Problem to solve:
What is needed is every line, exactly as given, from the line containing "### 单表达式闭包的隐式返回" through the end of the data below.

Data records:

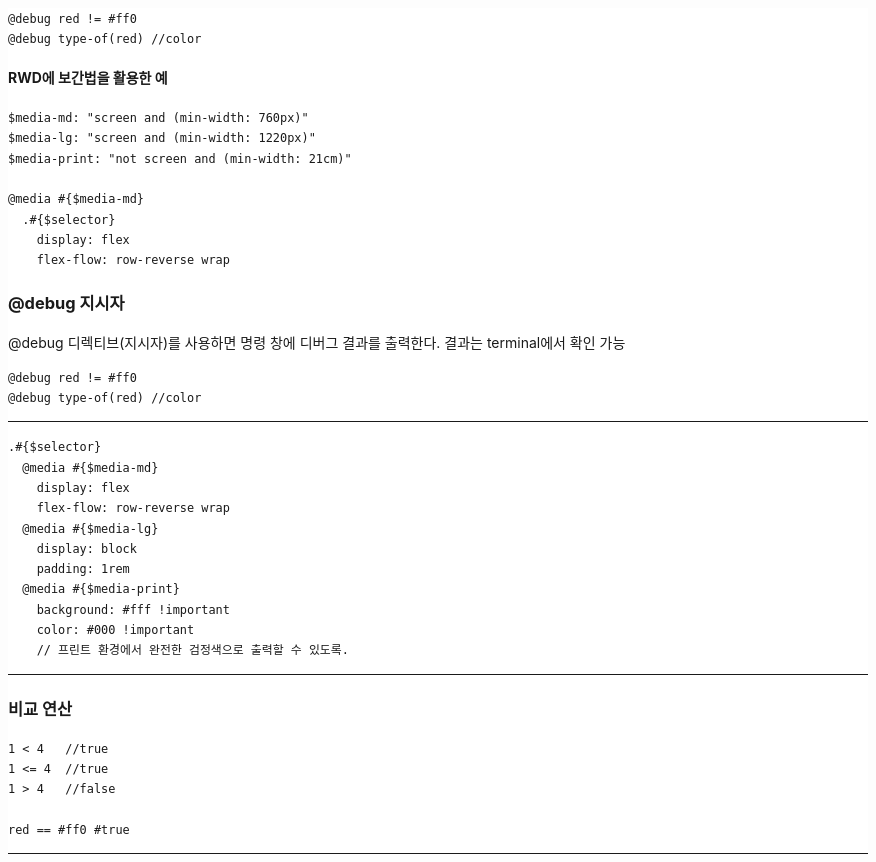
 ```
@debug red != #ff0
@debug type-of(red) //color
```


#### RWD에 보간법을 활용한 예
```
$media-md: "screen and (min-width: 760px)"
$media-lg: "screen and (min-width: 1220px)"
$media-print: "not screen and (min-width: 21cm)"

@media #{$media-md}
  .#{$selector}
    display: flex
    flex-flow: row-reverse wrap 
```

### @debug 지시자
@debug 디렉티브(지시자)를 사용하면 명령 창에 디버그 결과를 출력한다. 결과는 terminal에서 확인 가능

```
@debug red != #ff0
@debug type-of(red) //color
```

---

```
.#{$selector}
  @media #{$media-md}
    display: flex
    flex-flow: row-reverse wrap 
  @media #{$media-lg}
    display: block
    padding: 1rem
  @media #{$media-print}
    background: #fff !important
    color: #000 !important
    // 프린트 환경에서 완전한 검정색으로 출력할 수 있도록.
```

---

### 비교 연산

```
1 < 4   //true
1 <= 4  //true
1 > 4   //false

red == #ff0 #true  
```

---
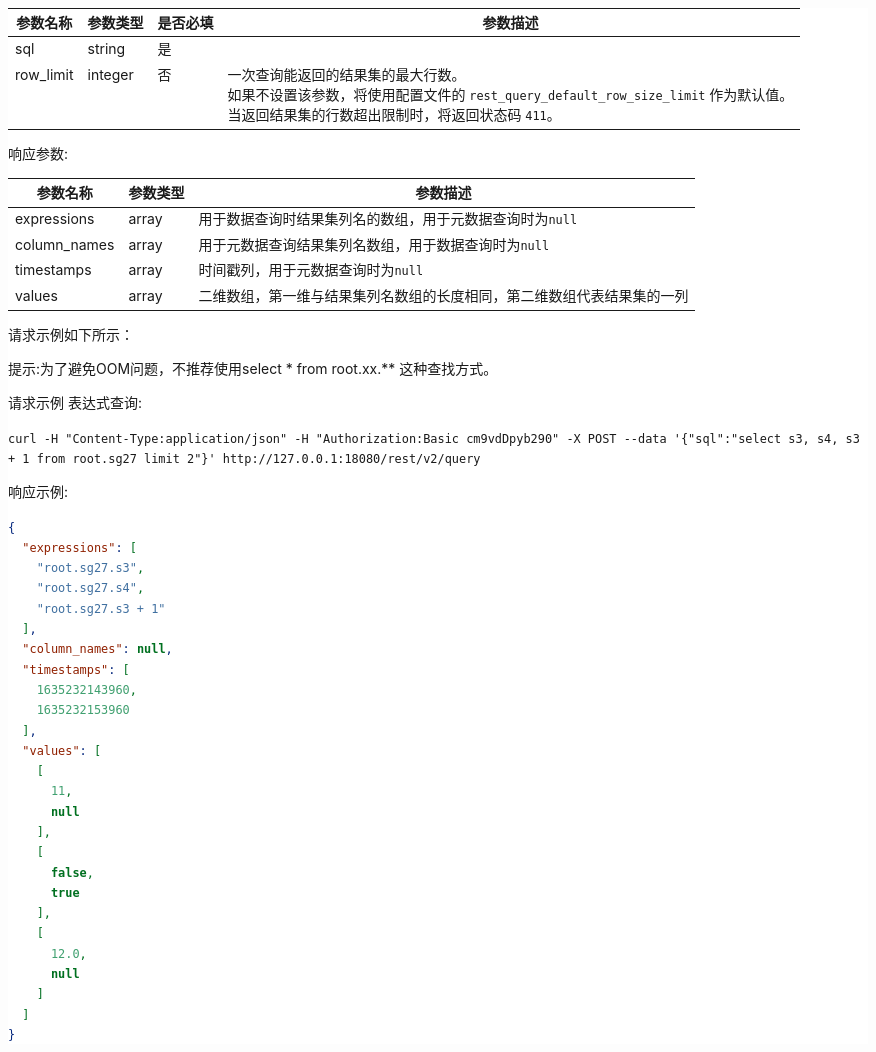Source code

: | 参数名称      |参数类型  |是否必填|参数描述|
|-----------| ------------ | ------------ |------------ |
| sql       | string | 是  |   |
| row_limit | integer | 否 | 一次查询能返回的结果集的最大行数。<br />如果不设置该参数，将使用配置文件的  `rest_query_default_row_size_limit` 作为默认值。<br />当返回结果集的行数超出限制时，将返回状态码 `411`。 |

响应参数:

| 参数名称         |参数类型  |参数描述|
|--------------| ------------ | ------------|
| expressions  | array | 用于数据查询时结果集列名的数组，用于元数据查询时为`null`|
| column_names | array | 用于元数据查询结果集列名数组，用于数据查询时为`null` |
| timestamps   | array | 时间戳列，用于元数据查询时为`null` |
| values       |array|二维数组，第一维与结果集列名数组的长度相同，第二维数组代表结果集的一列|

请求示例如下所示：

提示:为了避免OOM问题，不推荐使用select * from root.xx.** 这种查找方式。

请求示例 表达式查询:
```shell
curl -H "Content-Type:application/json" -H "Authorization:Basic cm9vdDpyb290" -X POST --data '{"sql":"select s3, s4, s3 + 1 from root.sg27 limit 2"}' http://127.0.0.1:18080/rest/v2/query
```

响应示例:

```json
{
  "expressions": [
    "root.sg27.s3",
    "root.sg27.s4",
    "root.sg27.s3 + 1"
  ],
  "column_names": null,
  "timestamps": [
    1635232143960,
    1635232153960
  ],
  "values": [
    [
      11,
      null
    ],
    [
      false,
      true
    ],
    [
      12.0,
      null
    ]
  ]
}
```
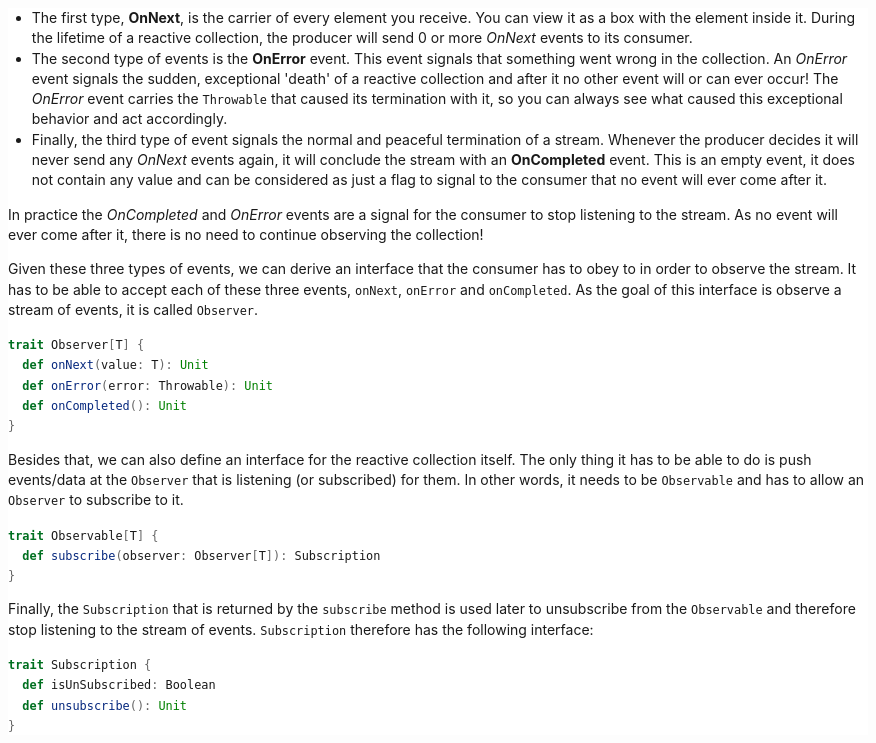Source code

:   * The first type, **OnNext**, is the carrier of every element you receive. You can view it as a box with the element
    inside it. During the lifetime of a reactive collection, the producer will send 0 or more *OnNext* events to its consumer.
  * The second type of events is the **OnError** event. This event signals that something went wrong in the collection.
    An *OnError* event signals the sudden, exceptional 'death' of a reactive collection and after it no other event will
    or can ever occur! The *OnError* event carries the `Throwable` that caused its termination with it, so you can always
    see what caused this exceptional behavior and act accordingly.
  * Finally, the third type of event signals the normal and peaceful termination of a stream. Whenever the producer decides
    it will never send any *OnNext* events again, it will conclude the stream with an **OnCompleted** event. This is an
    empty event, it does not contain any value and can be considered as just a flag to signal to the consumer that no event
    will ever come after it.

In practice the *OnCompleted* and *OnError* events are a signal for the consumer to stop listening to the stream. As no
event will ever come after it, there is no need to continue observing the collection!

Given these three types of events, we can derive an interface that the consumer has to obey to in order to observe the
stream. It has to be able to accept each of these three events, `onNext`, `onError` and `onCompleted`. As the goal of this
interface is observe a stream of events, it is called `Observer`.

```scala
trait Observer[T] {
  def onNext(value: T): Unit
  def onError(error: Throwable): Unit
  def onCompleted(): Unit
}
```

Besides that, we can also define an interface for the reactive collection itself. The only thing it has to be able to do
is push events/data at the `Observer` that is listening (or subscribed) for them. In other words, it needs to be
`Observable` and has to allow an `Observer` to subscribe to it.
 
```scala
trait Observable[T] {
  def subscribe(observer: Observer[T]): Subscription
}
```

Finally, the `Subscription` that is returned by the `subscribe` method is used later to unsubscribe from the `Observable`
and therefore stop listening to the stream of events. `Subscription` therefore has the following interface:

```scala
trait Subscription {
  def isUnSubscribed: Boolean
  def unsubscribe(): Unit
}
```


[generally advised]: http://stackoverflow.com/a/36173021/2389405
[RxJavaFx]: https://github.com/ReactiveX/RxJavaFX
[Pi Approximation assignment]: ./assignments/PiApproximation.scala
[live sentiment analysis on a Twitter feed]: https://vimeo.com/187941239
[RxScala comparison page]: http://reactivex.io/rxscala/comparison.html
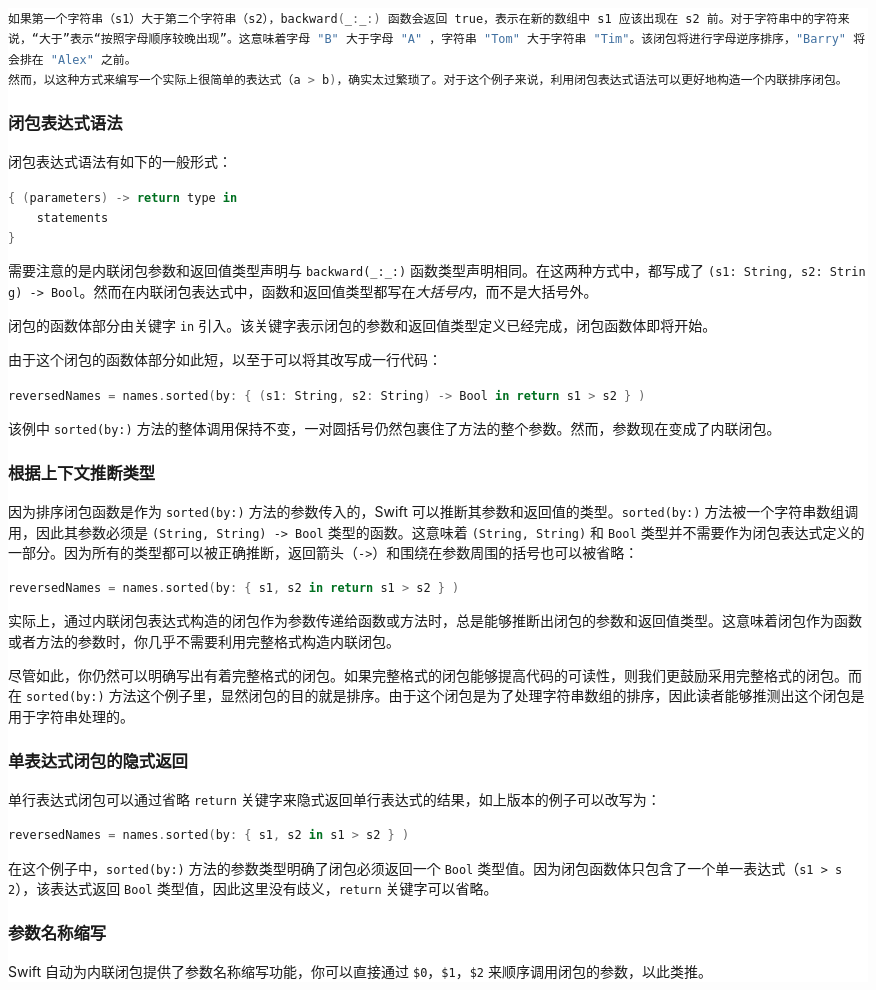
 ```swift
如果第一个字符串（s1）大于第二个字符串（s2），backward(_:_:) 函数会返回 true，表示在新的数组中 s1 应该出现在 s2 前。对于字符串中的字符来说，“大于”表示“按照字母顺序较晚出现”。这意味着字母 "B" 大于字母 "A" ，字符串 "Tom" 大于字符串 "Tim"。该闭包将进行字母逆序排序，"Barry" 将会排在 "Alex" 之前。
然而，以这种方式来编写一个实际上很简单的表达式（a > b)，确实太过繁琐了。对于这个例子来说，利用闭包表达式语法可以更好地构造一个内联排序闭包。
```

### 闭包表达式语法

闭包表达式语法有如下的一般形式：

```swift
{ (parameters) -> return type in
    statements
}
```

需要注意的是内联闭包参数和返回值类型声明与 `backward(_:_:)` 函数类型声明相同。在这两种方式中，都写成了 `(s1: String, s2: String) -> Bool`。然而在内联闭包表达式中，函数和返回值类型都写在*大括号内*，而不是大括号外。

闭包的函数体部分由关键字 `in` 引入。该关键字表示闭包的参数和返回值类型定义已经完成，闭包函数体即将开始。

由于这个闭包的函数体部分如此短，以至于可以将其改写成一行代码：

```swift
reversedNames = names.sorted(by: { (s1: String, s2: String) -> Bool in return s1 > s2 } )
```

该例中 `sorted(by:)` 方法的整体调用保持不变，一对圆括号仍然包裹住了方法的整个参数。然而，参数现在变成了内联闭包。

### 根据上下文推断类型

因为排序闭包函数是作为 `sorted(by:)` 方法的参数传入的，Swift 可以推断其参数和返回值的类型。`sorted(by:)` 方法被一个字符串数组调用，因此其参数必须是 `(String, String) -> Bool` 类型的函数。这意味着 `(String, String)` 和 `Bool` 类型并不需要作为闭包表达式定义的一部分。因为所有的类型都可以被正确推断，返回箭头（`->`）和围绕在参数周围的括号也可以被省略：

```swift
reversedNames = names.sorted(by: { s1, s2 in return s1 > s2 } )
```

实际上，通过内联闭包表达式构造的闭包作为参数传递给函数或方法时，总是能够推断出闭包的参数和返回值类型。这意味着闭包作为函数或者方法的参数时，你几乎不需要利用完整格式构造内联闭包。

尽管如此，你仍然可以明确写出有着完整格式的闭包。如果完整格式的闭包能够提高代码的可读性，则我们更鼓励采用完整格式的闭包。而在 `sorted(by:)` 方法这个例子里，显然闭包的目的就是排序。由于这个闭包是为了处理字符串数组的排序，因此读者能够推测出这个闭包是用于字符串处理的。

### 单表达式闭包的隐式返回

单行表达式闭包可以通过省略 `return` 关键字来隐式返回单行表达式的结果，如上版本的例子可以改写为：

```swift
reversedNames = names.sorted(by: { s1, s2 in s1 > s2 } )
```

在这个例子中，`sorted(by:)` 方法的参数类型明确了闭包必须返回一个 `Bool` 类型值。因为闭包函数体只包含了一个单一表达式（`s1 > s2`），该表达式返回 `Bool` 类型值，因此这里没有歧义，`return` 关键字可以省略。

### 参数名称缩写

Swift 自动为内联闭包提供了参数名称缩写功能，你可以直接通过 `$0`，`$1`，`$2` 来顺序调用闭包的参数，以此类推。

Finished exercise:
### 单表达式闭包的隐式返回

单行表达式闭包可以通过省略 `return` 关键字来隐式返回单行表达式的结果，如上版本的例子可以改写为：

```swift
reversedNames = names.sorted(by: { s1, s2 in s1 > s2 } )
```

在这个例子中，`sorted(by:)` 方法的参数类型明确了闭包必须返回一个 `Bool` 类型值。因为闭包函数体只包含了一个单一表达式（`s1 > s2`），该表达式返回 `Bool` 类型值，因此这里没有歧义，`return` 关键字可以省略。

### 参数名称缩写

Swift 自动为内联闭包提供了参数名称缩写功能，你可以直接通过 `$0`，`$1`，`$2` 来顺序调用闭包的参数，以此类推。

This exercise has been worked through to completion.